Current Trends in Immunosuppressive Strategies After Renal Transplantation

European Nephrology, 2007;(2):66-9

The prognosis for graft survival following renal transplantation in the modern era is very impressive. This is well illustrated by Figure 1, from the Collaborative Transplant Study, which is a voluntary registry collecting data from participating units across the world. Although there is likely to be some positive selection bias, the number of patients whose data are analysed must mean that the results reflect current experience. As Figure 1 illustrates, there is a trend of early graft loss so that by six months post-grafting graft survival is approximately 93%, and after the end of the first year approximately 3% of grafts are lost annually.

This good performance means that it has become increasingly difficult to demonstrate any impact of new immunosuppressive agents (or combination of agents) on graft survival. In part, this is because only a proportion of graft losses is due to an immunologically mediated ‘rejection process’. It has become necessary to focus on early proxy measures that influence either graft survival – such as the rate of acute rejection – or factors such as dyslipidaemia or hypertension, which are likely to influence patient survival in the long term. As well as these quasi-hard end-points, there has been increasing interest in exploring the drug-associated side effects as well as other influences on the patient’s compliance with the invariably complex treatment regimens. In the large, pivotal, randomised controlled studies that form the basis for regulatory approval of the majority of immunosuppressive drugs used in chronic management, the rate at which patients discontinued the studies because of side effects varied from 3 to 17%.1-3 These proportions may not reflect current experience as in trials any new symptoms are likely to be attributed to the ‘trial drug’, and so exaggerate the apparent sideeffect profile. However, there is little doubt that morbidity associated with therapy is considerable.

In the rest of this commentary I will draw attention to some of the critical issues currently influencing immunosuppressive strategies in renal transplant units. I will not cover agents used off-label, nor will I discuss agents that are not in widespread clinical use.
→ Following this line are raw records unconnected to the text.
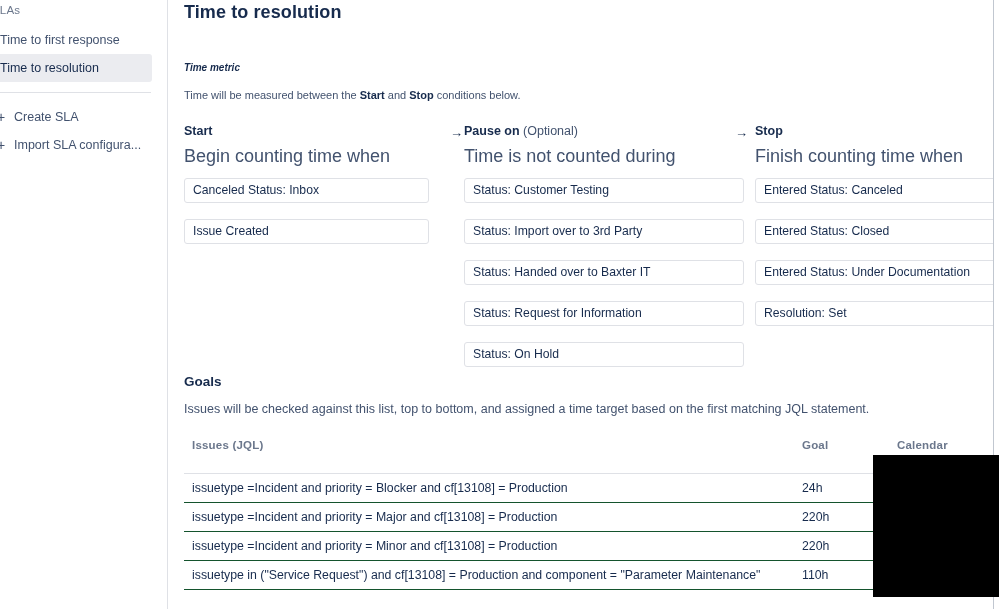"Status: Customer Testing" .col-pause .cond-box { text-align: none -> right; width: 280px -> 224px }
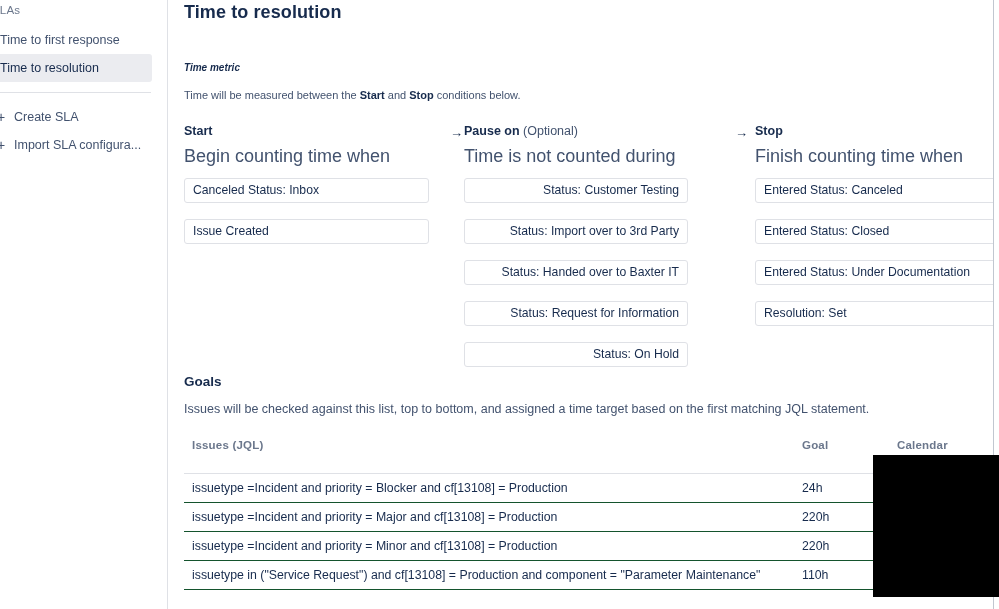"Issues (JQL)" table.goals-table th { font-weight: 700 -> 400; padding: 0 0 22px 8px -> 0 0 10px 8px }
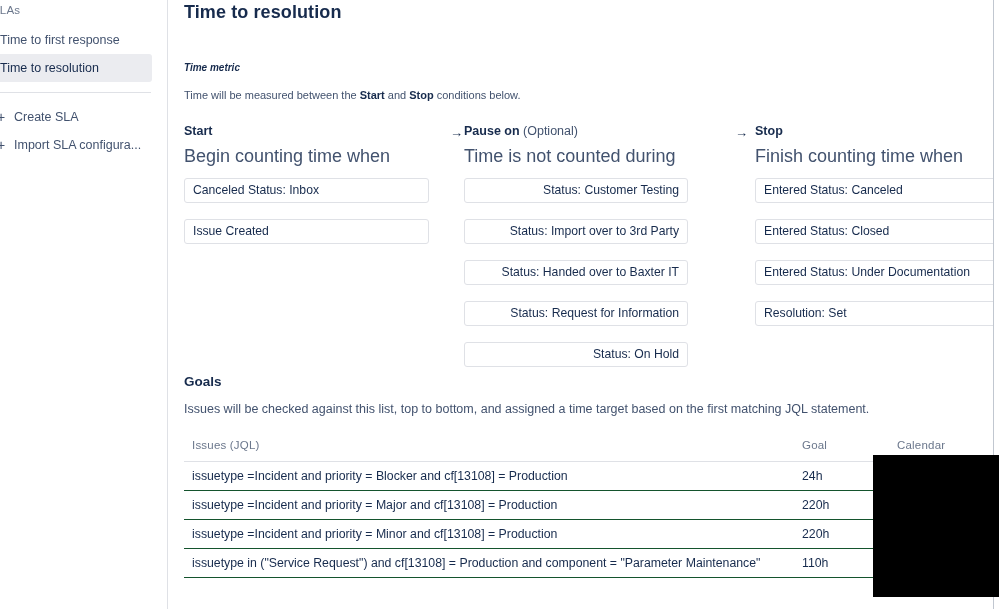"issuetype =Incident and priority = Critical" tr { html: none -> <tr> <td>issuetype =Incident and priority = Critical and cf[13108] = Production</td> <td>24h</td> <td></td> </tr> }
One key theme is that clinicians are now better placed than ever before to offer evidence-based tailoring of immunosuppressive therapy to fit any particular patient. A second general point is that, in the past, as new immunosuppressive agents were developed the approach was generally to add them to existing regimens while reducing the dose of the older agents. Many patients received a calcineurin inhibitor as well as anti-T-cell antibodies, or an antimetabolite as well as prednisolone. Currently, however, there is substantially more interest in reducing the immunosuppressive burden and attempting drug withdrawal.